**What the task requires:**
Continue the news report on the rise in social media addiction among Czech children, beginning right after its final sentence.

**Text provided:**
==*==

Number of Czech Children addicted To Social Media On The Rise
Girls are more often threatened with social media addiction than boys. Photo credit: Freepik.
Prague, May 9 (CTK) – The share of children aged 11 to 15 who might be addicted to social media has increased in the Czech Republic in the past four years, from 5% in 2018 to 8% in 2022, according to the international Health Behavior in School-aged Children (HBSC) study for 2022.
Girls are more often threatened with social media addiction than boys, said Michal Kalman, head of the research team, and Petr Badura, a data analyst from Palacky University in Olomouc, central Moravia, who presented the study results at a press conference in Prague yesterday.
The study has been repeated regularly every four years since the first half of the 1980s. The Czech Republic participated in it for the first time in 1994.
Last May and June, nearly 14,900 children aged 11, 13 and 15 from 246 primary schools and eight- and six-year grammar schools from all regions of the Czech Republic responded to the survey.
The World Health Organization (WHO) is monitoring the lifestyle of schoolchildren. A final study with results from 51 countries is due to be published in the autumn.
In the previous survey in 2018, Czech children were rather below average in their use of the Internet. The highest number of problematic users were found among teenagers in Malta, Spain and Romania, around 15% in each. The Netherlands, Israel and Switzerland had the lowest share, of around 3 to 4%, the researchers said.
Only 18% of the responding children do not have a profile on social media. Half of them use social media on a regular basis. Most use it every day, but not necessarily every free moment, while 23% of the respondents are on social media intensively, every free moment.
8% of children have the symptoms of problematic users with addiction to social media.

==*==

**Given information:**
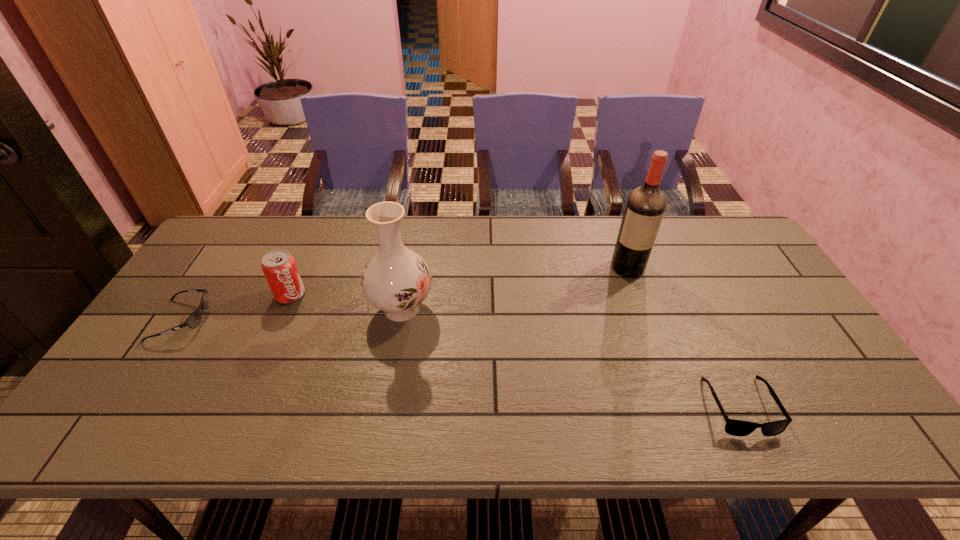
Where is `the second closest object to the left sunglasses`? The image size is (960, 540). the second closest object to the left sunglasses is located at coordinates (396, 280).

==*==

**Exercise answer:**
“Most children and adolescents do not have a problem with the online and virtual world. A healthy level of social networking and gaming is not harmful. It is a completely normal way of spending leisure time,” Badura said.
The research team found out that the problematic users sleep less and worse and face an increased risk of depression. They are more irritable, and suffer more from depression, loneliness or emotional problems. They are significantly more likely to drink energy drinks and alcohol. They have less physical exercise. Their relationships with peers and parents are more fragile, they are more likely to be bullied, and their school grades are worse. They also lie frequently.
Intensive social media users do not have their normal functioning disturbed, but they are above average in drinking alcohol and smoking and are more likely to be irritable. They also experience loneliness and boredom in life more than other peers, the study says.
Networking is “the domain of girls,” according to the researchers. Signs of addiction are indicated in 7% of 11-year-old girls and boys, while among 15-year-olds, 10% of female users and 5% of male users have problems. A further 30% of 15-year-old girls and 25% of 15-year-old boys are using social media intensively.
At the age of 11, 26% of boys and 23% of girls do not have a profile on social media, while four years later, this falls to 16% of boys and 10% of girls, the study shows.